*** The input Section Begins ***
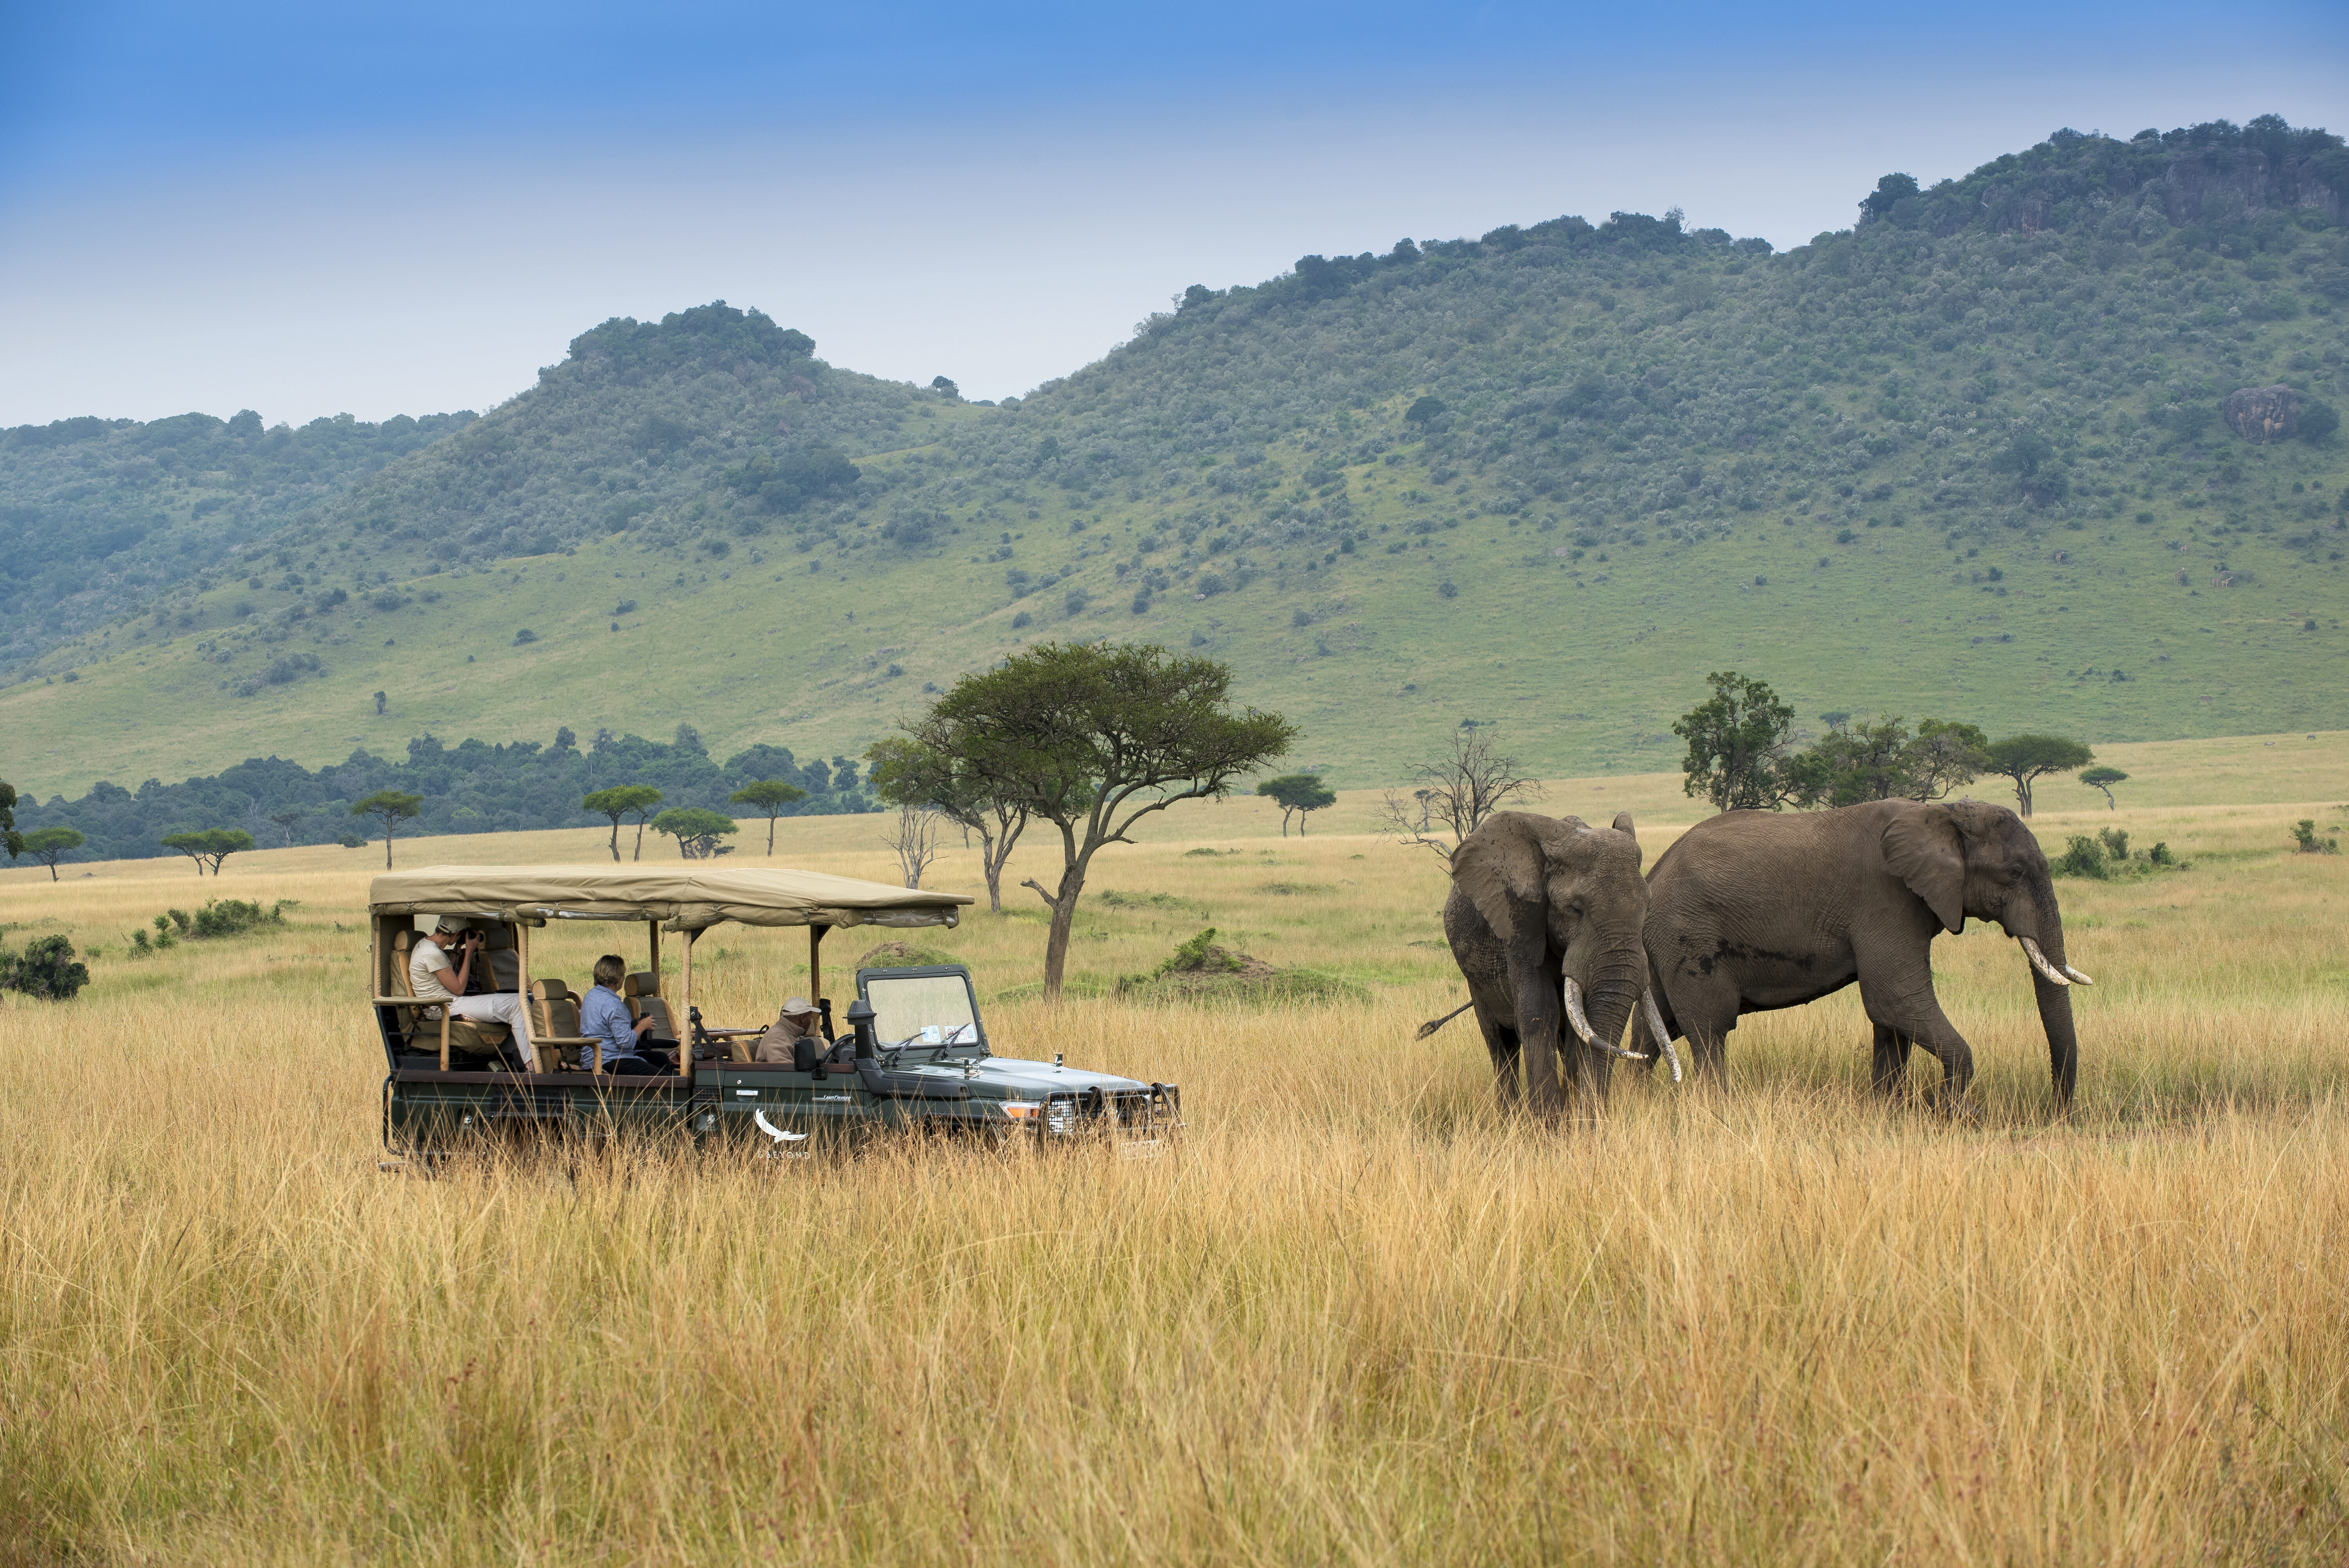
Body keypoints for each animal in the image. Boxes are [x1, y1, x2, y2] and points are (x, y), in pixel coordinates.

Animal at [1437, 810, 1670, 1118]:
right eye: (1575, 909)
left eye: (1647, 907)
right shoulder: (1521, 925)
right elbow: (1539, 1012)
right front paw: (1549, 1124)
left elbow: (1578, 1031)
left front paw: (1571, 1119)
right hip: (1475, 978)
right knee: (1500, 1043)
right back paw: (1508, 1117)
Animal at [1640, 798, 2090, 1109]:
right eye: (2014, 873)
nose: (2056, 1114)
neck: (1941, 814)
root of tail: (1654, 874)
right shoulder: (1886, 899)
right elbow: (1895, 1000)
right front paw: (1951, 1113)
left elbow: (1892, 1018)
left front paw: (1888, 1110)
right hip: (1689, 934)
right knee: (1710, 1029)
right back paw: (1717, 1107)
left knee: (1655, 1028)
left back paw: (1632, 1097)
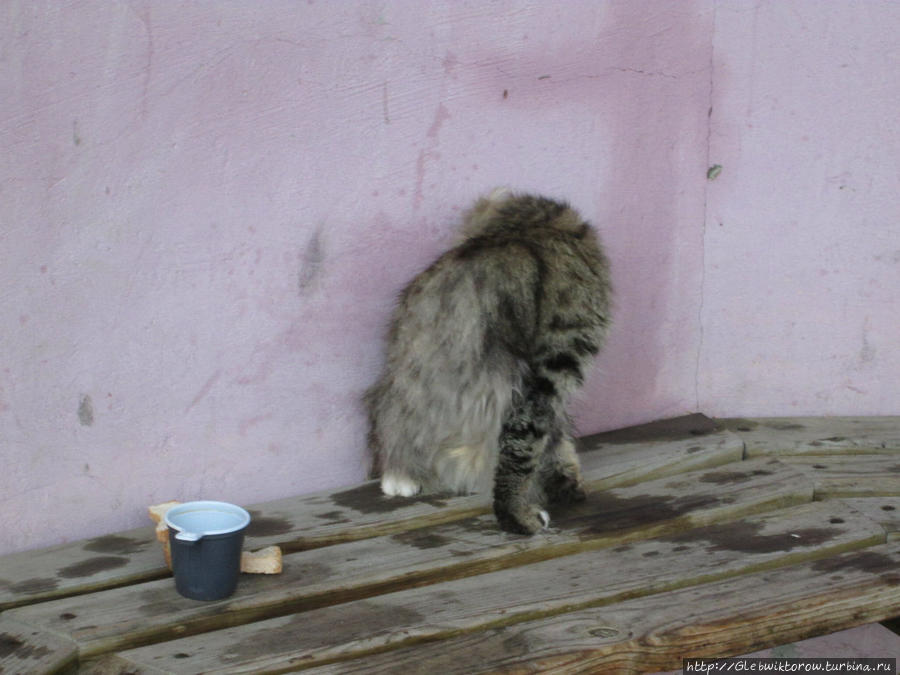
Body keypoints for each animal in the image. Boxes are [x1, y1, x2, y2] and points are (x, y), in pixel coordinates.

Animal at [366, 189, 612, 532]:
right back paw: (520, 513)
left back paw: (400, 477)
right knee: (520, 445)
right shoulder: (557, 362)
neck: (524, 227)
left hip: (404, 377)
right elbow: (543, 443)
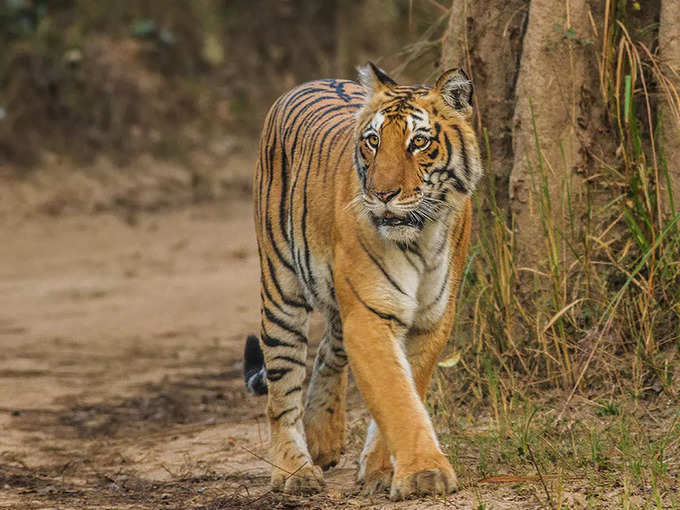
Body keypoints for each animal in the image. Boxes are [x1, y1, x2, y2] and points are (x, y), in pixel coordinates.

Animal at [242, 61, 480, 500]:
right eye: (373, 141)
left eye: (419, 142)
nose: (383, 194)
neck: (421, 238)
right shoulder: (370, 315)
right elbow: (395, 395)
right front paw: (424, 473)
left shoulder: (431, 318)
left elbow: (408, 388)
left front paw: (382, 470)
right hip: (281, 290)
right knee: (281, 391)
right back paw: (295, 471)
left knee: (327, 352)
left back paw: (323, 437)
*** The input Section Ends ***
With the pictures left out, copy exactly the lines from the one containing "left knee: (1655, 1028)" through the final line of the records above, both included.

left knee: (1655, 1028)
left back paw: (1632, 1097)
Body keypoints for each animal in the image. Boxes are [x1, y1, x2, y2] and points are (x, y), in pixel coordinates.

Animal at [366, 189, 612, 532]:
right back paw: (520, 513)
left back paw: (400, 477)
right knee: (520, 445)
right shoulder: (557, 362)
neck: (524, 227)
left hip: (404, 377)
right elbow: (543, 443)
Body keypoints for each animal in the image. Boxes are [x1, y1, x2, y2] and points are (x, y), in pixel coordinates.

Animal at [242, 61, 480, 500]:
right eye: (373, 141)
left eye: (419, 142)
nose: (383, 194)
neck: (421, 238)
right shoulder: (370, 315)
right elbow: (395, 395)
right front paw: (424, 473)
left shoulder: (431, 318)
left elbow: (408, 388)
left front paw: (382, 470)
right hip: (281, 290)
right knee: (281, 391)
right back paw: (295, 471)
left knee: (327, 352)
left back paw: (323, 437)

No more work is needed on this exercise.